**Your instructions:** What you return must match, exactly, the lines running from the one containing "wall art: none" to the end of the data, both included, and must contain no pictures.

**Provided records:**

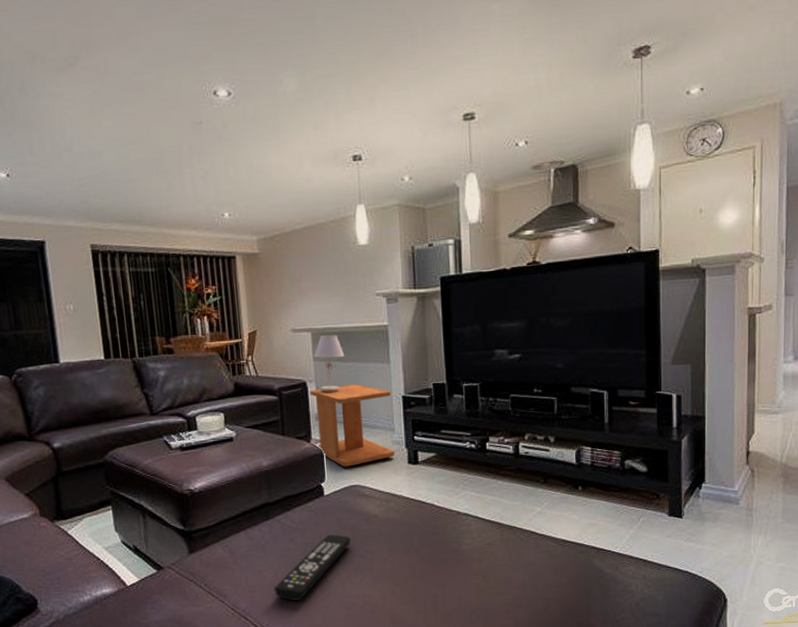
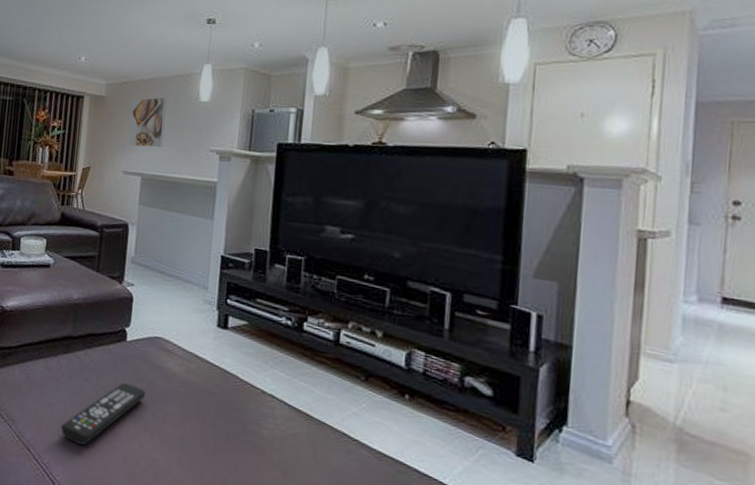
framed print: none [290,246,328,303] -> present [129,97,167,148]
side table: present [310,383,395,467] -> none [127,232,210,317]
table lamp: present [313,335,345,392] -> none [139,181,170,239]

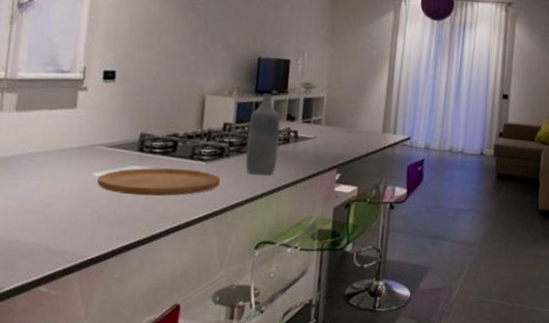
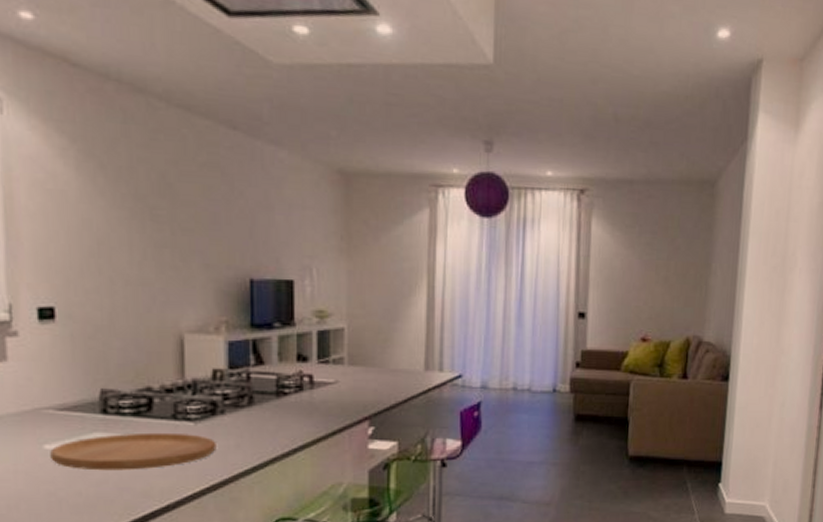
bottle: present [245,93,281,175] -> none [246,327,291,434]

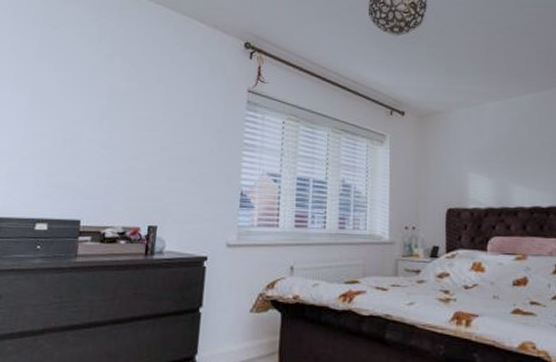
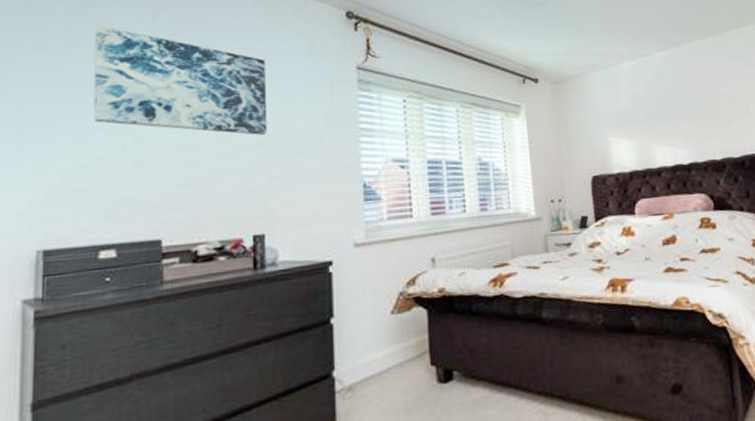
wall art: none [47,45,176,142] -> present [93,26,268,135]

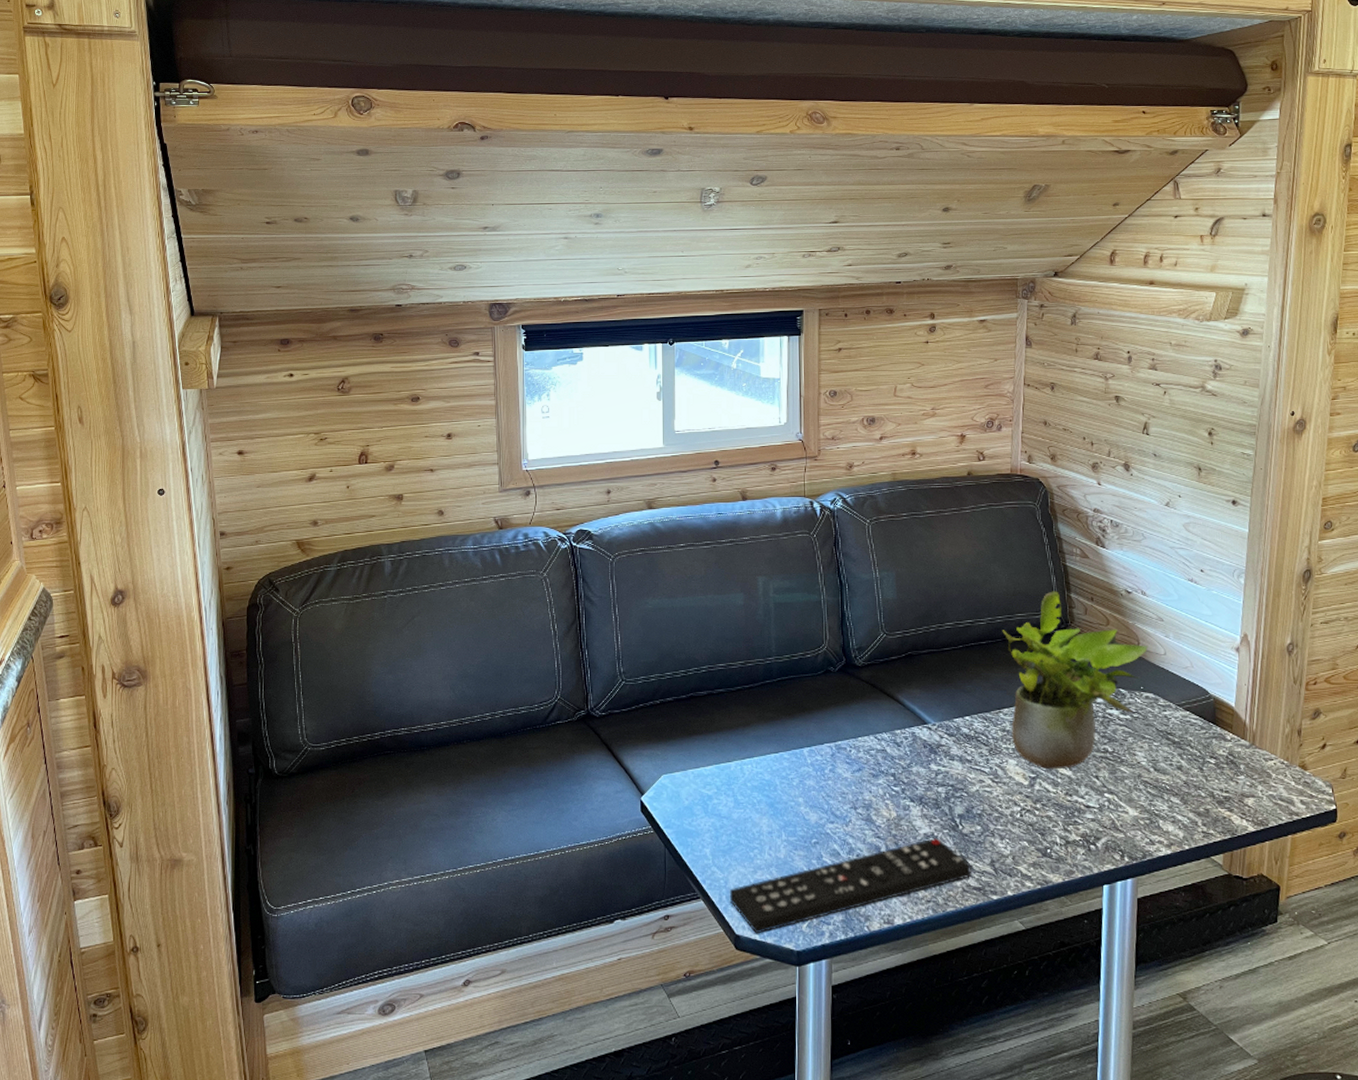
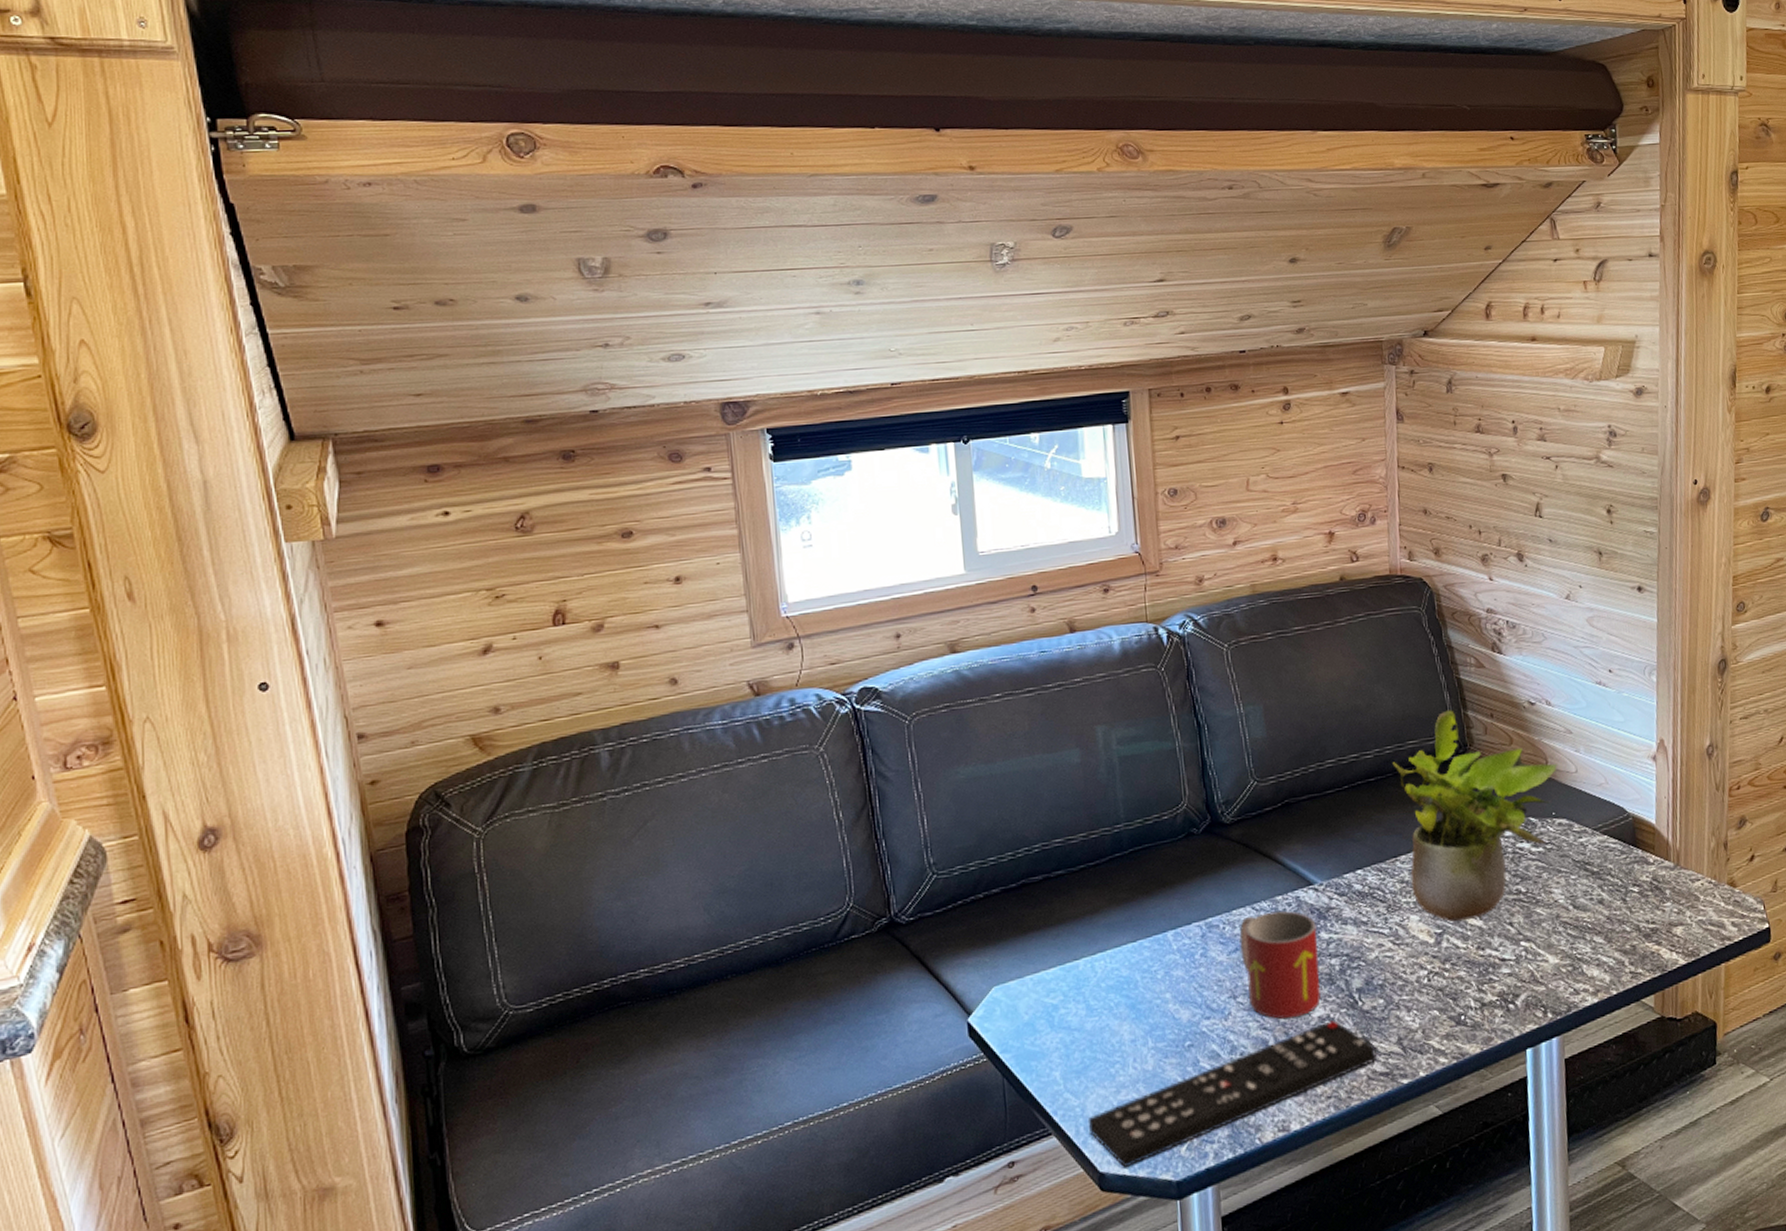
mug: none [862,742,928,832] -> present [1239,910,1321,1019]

**Final answer:**
wall art: none [47,45,176,142] -> present [93,26,268,135]

mug: none [862,742,928,832] -> present [1239,910,1321,1019]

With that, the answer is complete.